→ **Exercise details**:
Below are records to be transcribed exactly; any pictures should be left out.

------ Supplied information ------

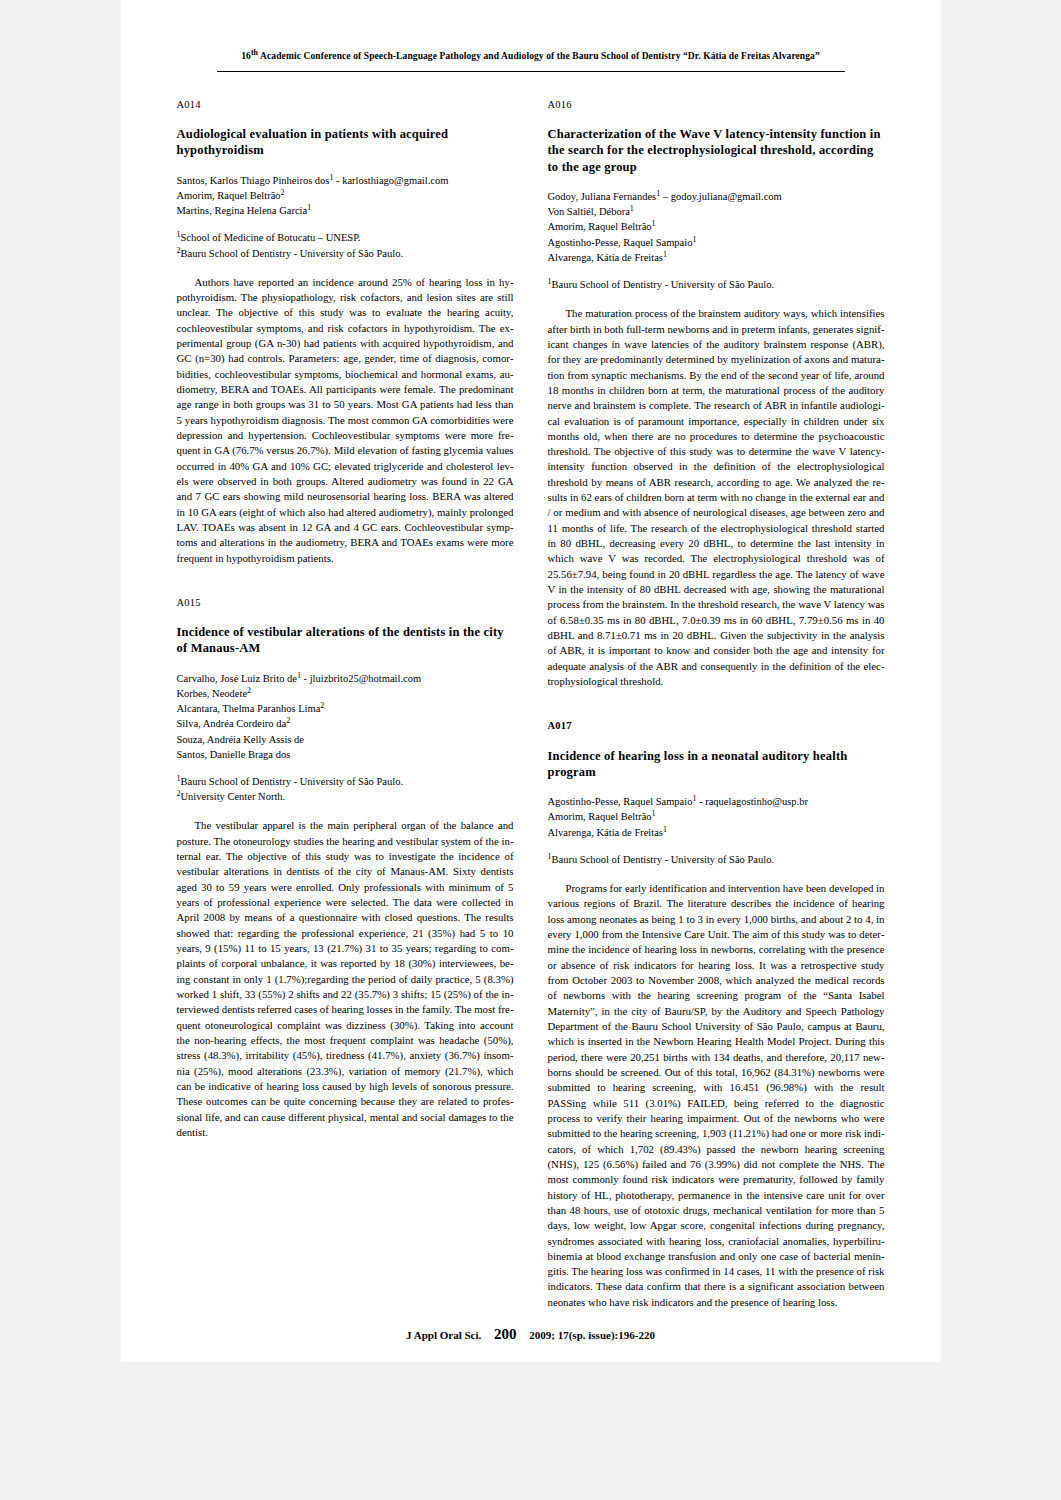16th Academic Conference of Speech-Language Pathology and Audiology of the Bauru School of Dentistry “Dr. Kátia de Freitas Alvarenga”
A014
Audiological evaluation in patients with acquired hypothyroidism
Santos, Karlos Thiago Pinheiros dos1 - karlosthiago@gmail.com
Amorim, Raquel Beltrão2
Martins, Regina Helena Garcia1
1School of Medicine of Botucatu – UNESP.
2Bauru School of Dentistry - University of São Paulo.
Authors have reported an incidence around 25% of hearing loss in hypothyroidism. The physiopathology, risk cofactors, and lesion sites are still unclear. The objective of this study was to evaluate the hearing acuity, cochleovestibular symptoms, and risk cofactors in hypothyroidism. The experimental group (GA n-30) had patients with acquired hypothyroidism, and GC (n=30) had controls. Parameters: age, gender, time of diagnosis, comorbidities, cochleovestibular symptoms, biochemical and hormonal exams, audiometry, BERA and TOAEs. All participants were female. The predominant age range in both groups was 31 to 50 years. Most GA patients had less than 5 years hypothyroidism diagnosis. The most common GA comorbidities were depression and hypertension. Cochleovestibular symptoms were more frequent in GA (76.7% versus 26.7%). Mild elevation of fasting glycemia values occurred in 40% GA and 10% GC; elevated triglyceride and cholesterol levels were observed in both groups. Altered audiometry was found in 22 GA and 7 GC ears showing mild neurosensorial hearing loss. BERA was altered in 10 GA ears (eight of which also had altered audiometry), mainly prolonged LAV. TOAEs was absent in 12 GA and 4 GC ears. Cochleovestibular symptoms and alterations in the audiometry, BERA and TOAEs exams were more frequent in hypothyroidism patients.
A015
Incidence of vestibular alterations of the dentists in the city of Manaus-AM
Carvalho, José Luiz Brito de1 - jluizbrito25@hotmail.com
Korbes, Neodete2
Alcantara, Thelma Paranhos Lima2
Silva, Andréa Cordeiro da2
Souza, Andréia Kelly Assis de
Santos, Danielle Braga dos
1Bauru School of Dentistry - University of São Paulo.
2University Center North.
The vestibular apparel is the main peripheral organ of the balance and posture. The otoneurology studies the hearing and vestibular system of the internal ear. The objective of this study was to investigate the incidence of vestibular alterations in dentists of the city of Manaus-AM. Sixty dentists aged 30 to 59 years were enrolled. Only professionals with minimum of 5 years of professional experience were selected. The data were collected in April 2008 by means of a questionnaire with closed questions. The results showed that: regarding the professional experience, 21 (35%) had 5 to 10 years, 9 (15%) 11 to 15 years, 13 (21.7%) 31 to 35 years; regarding to complaints of corporal unbalance, it was reported by 18 (30%) interviewees, being constant in only 1 (1.7%);regarding the period of daily practice, 5 (8.3%) worked 1 shift, 33 (55%) 2 shifts and 22 (35.7%) 3 shifts; 15 (25%) of the interviewed dentists referred cases of hearing losses in the family. The most frequent otoneurological complaint was dizziness (30%). Taking into account the non-hearing effects, the most frequent complaint was headache (50%), stress (48.3%), irritability (45%), tiredness (41.7%), anxiety (36.7%) insomnia (25%), mood alterations (23.3%), variation of memory (21.7%), which can be indicative of hearing loss caused by high levels of sonorous pressure. These outcomes can be quite concerning because they are related to professional life, and can cause different physical, mental and social damages to the dentist.
A016
Characterization of the Wave V latency-intensity function in the search for the electrophysiological threshold, according to the age group
Godoy, Juliana Fernandes1 – godoy.juliana@gmail.com
Von Saltiél, Débora1
Amorim, Raquel Beltrão1
Agostinho-Pesse, Raquel Sampaio1
Alvarenga, Kátia de Freitas1
1Bauru School of Dentistry - University of São Paulo.
The maturation process of the brainstem auditory ways, which intensifies after birth in both full-term newborns and in preterm infants, generates significant changes in wave latencies of the auditory brainstem response (ABR), for they are predominantly determined by myelinization of axons and maturation from synaptic mechanisms. By the end of the second year of life, around 18 months in children born at term, the maturational process of the auditory nerve and brainstem is complete. The research of ABR in infantile audiological evaluation is of paramount importance, especially in children under six months old, when there are no procedures to determine the psychoacoustic threshold. The objective of this study was to determine the wave V latency-intensity function observed in the definition of the electrophysiological threshold by means of ABR research, according to age. We analyzed the results in 62 ears of children born at term with no change in the external ear and / or medium and with absence of neurological diseases, age between zero and 11 months of life. The research of the electrophysiological threshold started in 80 dBHL, decreasing every 20 dBHL, to determine the last intensity in which wave V was recorded. The electrophysiological threshold was of 25.56±7.94, being found in 20 dBHL regardless the age. The latency of wave V in the intensity of 80 dBHL decreased with age, showing the maturational process from the brainstem. In the threshold research, the wave V latency was of 6.58±0.35 ms in 80 dBHL, 7.0±0.39 ms in 60 dBHL, 7.79±0.56 ms in 40 dBHL and 8.71±0.71 ms in 20 dBHL. Given the subjectivity in the analysis of ABR, it is important to know and consider both the age and intensity for adequate analysis of the ABR and consequently in the definition of the electrophysiological threshold.
A017
Incidence of hearing loss in a neonatal auditory health program
Agostinho-Pesse, Raquel Sampaio1 - raquelagostinho@usp.br
Amorim, Raquel Beltrão1
Alvarenga, Kátia de Freitas1
1Bauru School of Dentistry - University of São Paulo.
Programs for early identification and intervention have been developed in various regions of Brazil. The literature describes the incidence of hearing loss among neonates as being 1 to 3 in every 1,000 births, and about 2 to 4, in every 1,000 from the Intensive Care Unit. The aim of this study was to determine the incidence of hearing loss in newborns, correlating with the presence or absence of risk indicators for hearing loss. It was a retrospective study from October 2003 to November 2008, which analyzed the medical records of newborns with the hearing screening program of the “Santa Isabel Maternity”, in the city of Bauru/SP, by the Auditory and Speech Pathology Department of the Bauru School University of São Paulo, campus at Bauru, which is inserted in the Newborn Hearing Health Model Project. During this period, there were 20,251 births with 134 deaths, and therefore, 20,117 newborns should be screened. Out of this total, 16,962 (84.31%) newborns were submitted to hearing screening, with 16.451 (96.98%) with the result PASSing while 511 (3.01%) FAILED, being referred to the diagnostic process to verify their hearing impairment. Out of the newborns who were submitted to the hearing screening, 1,903 (11.21%) had one or more risk indicators, of which 1,702 (89.43%) passed the newborn hearing screening (NHS), 125 (6.56%) failed and 76 (3.99%) did not complete the NHS. The most commonly found risk indicators were prematurity, followed by family history of HL, phototherapy, permanence in the intensive care unit for over than 48 hours, use of ototoxic drugs, mechanical ventilation for more than 5 days, low weight, low Apgar score, congenital infections during pregnancy, syndromes associated with hearing loss, craniofacial anomalies, hyperbilirubinemia at blood exchange transfusion and only one case of bacterial meningitis. The hearing loss was confirmed in 14 cases, 11 with the presence of risk indicators. These data confirm that there is a significant association between neonates who have risk indicators and the presence of hearing loss.
J Appl Oral Sci. 200 2009; 17(sp. issue):196-220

------

→ **Answer space**:
16th Academic Conference of Speech-Language Pathology and Audiology of the Bauru School of Dentistry “Dr. Kátia de Freitas Alvarenga”
A014
Audiological evaluation in patients with acquired hypothyroidism
Santos, Karlos Thiago Pinheiros dos1 - karlosthiago@gmail.com
Amorim, Raquel Beltrão2
Martins, Regina Helena Garcia1
1School of Medicine of Botucatu – UNESP.
2Bauru School of Dentistry - University of São Paulo.
Authors have reported an incidence around 25% of hearing loss in hypothyroidism. The physiopathology, risk cofactors, and lesion sites are still unclear. The objective of this study was to evaluate the hearing acuity, cochleovestibular symptoms, and risk cofactors in hypothyroidism. The experimental group (GA n-30) had patients with acquired hypothyroidism, and GC (n=30) had controls. Parameters: age, gender, time of diagnosis, comorbidities, cochleovestibular symptoms, biochemical and hormonal exams, audiometry, BERA and TOAEs. All participants were female. The predominant age range in both groups was 31 to 50 years. Most GA patients had less than 5 years hypothyroidism diagnosis. The most common GA comorbidities were depression and hypertension. Cochleovestibular symptoms were more frequent in GA (76.7% versus 26.7%). Mild elevation of fasting glycemia values occurred in 40% GA and 10% GC; elevated triglyceride and cholesterol levels were observed in both groups. Altered audiometry was found in 22 GA and 7 GC ears showing mild neurosensorial hearing loss. BERA was altered in 10 GA ears (eight of which also had altered audiometry), mainly prolonged LAV. TOAEs was absent in 12 GA and 4 GC ears. Cochleovestibular symptoms and alterations in the audiometry, BERA and TOAEs exams were more frequent in hypothyroidism patients.
A015
Incidence of vestibular alterations of the dentists in the city of Manaus-AM
Carvalho, José Luiz Brito de1 - jluizbrito25@hotmail.com
Korbes, Neodete2
Alcantara, Thelma Paranhos Lima2
Silva, Andréa Cordeiro da2
Souza, Andréia Kelly Assis de
Santos, Danielle Braga dos
1Bauru School of Dentistry - University of São Paulo.
2University Center North.
The vestibular apparel is the main peripheral organ of the balance and posture. The otoneurology studies the hearing and vestibular system of the internal ear. The objective of this study was to investigate the incidence of vestibular alterations in dentists of the city of Manaus-AM. Sixty dentists aged 30 to 59 years were enrolled. Only professionals with minimum of 5 years of professional experience were selected. The data were collected in April 2008 by means of a questionnaire with closed questions. The results showed that: regarding the professional experience, 21 (35%) had 5 to 10 years, 9 (15%) 11 to 15 years, 13 (21.7%) 31 to 35 years; regarding to complaints of corporal unbalance, it was reported by 18 (30%) interviewees, being constant in only 1 (1.7%);regarding the period of daily practice, 5 (8.3%) worked 1 shift, 33 (55%) 2 shifts and 22 (35.7%) 3 shifts; 15 (25%) of the interviewed dentists referred cases of hearing losses in the family. The most frequent otoneurological complaint was dizziness (30%). Taking into account the non-hearing effects, the most frequent complaint was headache (50%), stress (48.3%), irritability (45%), tiredness (41.7%), anxiety (36.7%) insomnia (25%), mood alterations (23.3%), variation of memory (21.7%), which can be indicative of hearing loss caused by high levels of sonorous pressure. These outcomes can be quite concerning because they are related to professional life, and can cause different physical, mental and social damages to the dentist.
A016
Characterization of the Wave V latency-intensity function in the search for the electrophysiological threshold, according to the age group
Godoy, Juliana Fernandes1 – godoy.juliana@gmail.com
Von Saltiél, Débora1
Amorim, Raquel Beltrão1
Agostinho-Pesse, Raquel Sampaio1
Alvarenga, Kátia de Freitas1
1Bauru School of Dentistry - University of São Paulo.
The maturation process of the brainstem auditory ways, which intensifies after birth in both full-term newborns and in preterm infants, generates significant changes in wave latencies of the auditory brainstem response (ABR), for they are predominantly determined by myelinization of axons and maturation from synaptic mechanisms. By the end of the second year of life, around 18 months in children born at term, the maturational process of the auditory nerve and brainstem is complete. The research of ABR in infantile audiological evaluation is of paramount importance, especially in children under six months old, when there are no procedures to determine the psychoacoustic threshold. The objective of this study was to determine the wave V latency-intensity function observed in the definition of the electrophysiological threshold by means of ABR research, according to age. We analyzed the results in 62 ears of children born at term with no change in the external ear and / or medium and with absence of neurological diseases, age between zero and 11 months of life. The research of the electrophysiological threshold started in 80 dBHL, decreasing every 20 dBHL, to determine the last intensity in which wave V was recorded. The electrophysiological threshold was of 25.56±7.94, being found in 20 dBHL regardless the age. The latency of wave V in the intensity of 80 dBHL decreased with age, showing the maturational process from the brainstem. In the threshold research, the wave V latency was of 6.58±0.35 ms in 80 dBHL, 7.0±0.39 ms in 60 dBHL, 7.79±0.56 ms in 40 dBHL and 8.71±0.71 ms in 20 dBHL. Given the subjectivity in the analysis of ABR, it is important to know and consider both the age and intensity for adequate analysis of the ABR and consequently in the definition of the electrophysiological threshold.
A017
Incidence of hearing loss in a neonatal auditory health program
Agostinho-Pesse, Raquel Sampaio1 - raquelagostinho@usp.br
Amorim, Raquel Beltrão1
Alvarenga, Kátia de Freitas1
1Bauru School of Dentistry - University of São Paulo.
Programs for early identification and intervention have been developed in various regions of Brazil. The literature describes the incidence of hearing loss among neonates as being 1 to 3 in every 1,000 births, and about 2 to 4, in every 1,000 from the Intensive Care Unit. The aim of this study was to determine the incidence of hearing loss in newborns, correlating with the presence or absence of risk indicators for hearing loss. It was a retrospective study from October 2003 to November 2008, which analyzed the medical records of newborns with the hearing screening program of the “Santa Isabel Maternity”, in the city of Bauru/SP, by the Auditory and Speech Pathology Department of the Bauru School University of São Paulo, campus at Bauru, which is inserted in the Newborn Hearing Health Model Project. During this period, there were 20,251 births with 134 deaths, and therefore, 20,117 newborns should be screened. Out of this total, 16,962 (84.31%) newborns were submitted to hearing screening, with 16.451 (96.98%) with the result PASSing while 511 (3.01%) FAILED, being referred to the diagnostic process to verify their hearing impairment. Out of the newborns who were submitted to the hearing screening, 1,903 (11.21%) had one or more risk indicators, of which 1,702 (89.43%) passed the newborn hearing screening (NHS), 125 (6.56%) failed and 76 (3.99%) did not complete the NHS. The most commonly found risk indicators were prematurity, followed by family history of HL, phototherapy, permanence in the intensive care unit for over than 48 hours, use of ototoxic drugs, mechanical ventilation for more than 5 days, low weight, low Apgar score, congenital infections during pregnancy, syndromes associated with hearing loss, craniofacial anomalies, hyperbilirubinemia at blood exchange transfusion and only one case of bacterial meningitis. The hearing loss was confirmed in 14 cases, 11 with the presence of risk indicators. These data confirm that there is a significant association between neonates who have risk indicators and the presence of hearing loss.
J Appl Oral Sci. 200 2009; 17(sp. issue):196-220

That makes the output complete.